The clinic in Latakwen has done good work this year, with Nurse Rita seeing an average of 200 patients per quarter. Many are new patients. One aspect that I feel needs improvement is the family planning numbers. It would be great to see them bigger. This would benefit women’s lives and be a good step towards curtailing the growth rate of its population. Kenya has witnessed an extreme population growth in the last 30 years with the greater part of its population now under 30. This growth has been hard to absorb. High unemployment is plaguing urban areas and overgrazing is straining the land in rural areas. I am still supporting the clinic and would love to get the help of a few others generous donors to keep its good work going. Sadly I will not be able to go to Kenya this year, the first time in 10 years. The reasons have more to do with the developments of my life here in New York but I plan to go see the Latakwen clinic in Samburu land in early 2015.
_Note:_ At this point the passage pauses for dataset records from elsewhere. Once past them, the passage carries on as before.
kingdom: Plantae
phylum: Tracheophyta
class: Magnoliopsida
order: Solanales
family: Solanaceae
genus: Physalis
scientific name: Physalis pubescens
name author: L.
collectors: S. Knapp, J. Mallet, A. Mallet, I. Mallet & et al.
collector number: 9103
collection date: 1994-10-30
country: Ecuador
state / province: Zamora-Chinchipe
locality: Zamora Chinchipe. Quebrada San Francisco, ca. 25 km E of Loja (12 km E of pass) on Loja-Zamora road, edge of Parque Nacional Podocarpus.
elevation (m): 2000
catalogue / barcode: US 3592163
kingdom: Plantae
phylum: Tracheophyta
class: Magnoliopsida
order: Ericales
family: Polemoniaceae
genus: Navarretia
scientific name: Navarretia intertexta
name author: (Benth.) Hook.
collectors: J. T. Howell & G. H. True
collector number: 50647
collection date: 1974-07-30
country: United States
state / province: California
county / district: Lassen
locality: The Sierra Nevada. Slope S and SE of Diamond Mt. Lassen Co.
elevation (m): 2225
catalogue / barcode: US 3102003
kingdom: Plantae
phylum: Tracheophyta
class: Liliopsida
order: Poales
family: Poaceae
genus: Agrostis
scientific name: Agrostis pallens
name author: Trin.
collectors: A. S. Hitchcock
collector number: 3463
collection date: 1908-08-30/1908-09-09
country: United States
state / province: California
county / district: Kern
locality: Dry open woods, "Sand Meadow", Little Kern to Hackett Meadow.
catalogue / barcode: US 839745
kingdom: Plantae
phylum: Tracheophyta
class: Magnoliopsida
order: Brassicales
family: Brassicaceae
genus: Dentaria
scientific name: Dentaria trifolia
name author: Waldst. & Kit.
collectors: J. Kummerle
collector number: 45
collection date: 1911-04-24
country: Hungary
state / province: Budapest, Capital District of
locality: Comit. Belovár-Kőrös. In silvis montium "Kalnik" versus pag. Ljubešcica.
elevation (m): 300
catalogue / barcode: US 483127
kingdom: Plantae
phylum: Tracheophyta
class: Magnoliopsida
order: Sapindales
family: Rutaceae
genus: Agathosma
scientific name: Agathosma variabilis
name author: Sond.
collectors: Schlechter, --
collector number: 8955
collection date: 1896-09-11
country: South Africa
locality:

In the meantime I am going to South Africa for the Joburg Art fair where I am joining Diane Frankel and a group from the Getty museum and then off to Zambia with my boyfriend. It will be his first visit to the African continent and my first time to Zambia. Zambia is landlocked with Zimbabwe and Botswana to the South, the DRC and Tanzania to the North, and Angola to the West. I have been playing with the idea of going to Zambia for years now. While loving my bush walks in Kenya (my first love) I had wanted to explore different landscapes; on foot preferably. A while back, an old friend, Debo Gage suggested Zambia with its beautiful Luangwa and Zambesi river, but the opportunity did not present itself until now. I have a new boyfriend with no experience of Africa and I thought a trip to Zambia would be a gentle introduction to the African bush prior to going to Kenya where I have so much history. No need to overwhelm him with too many stories from old times. This will be a first for both of us!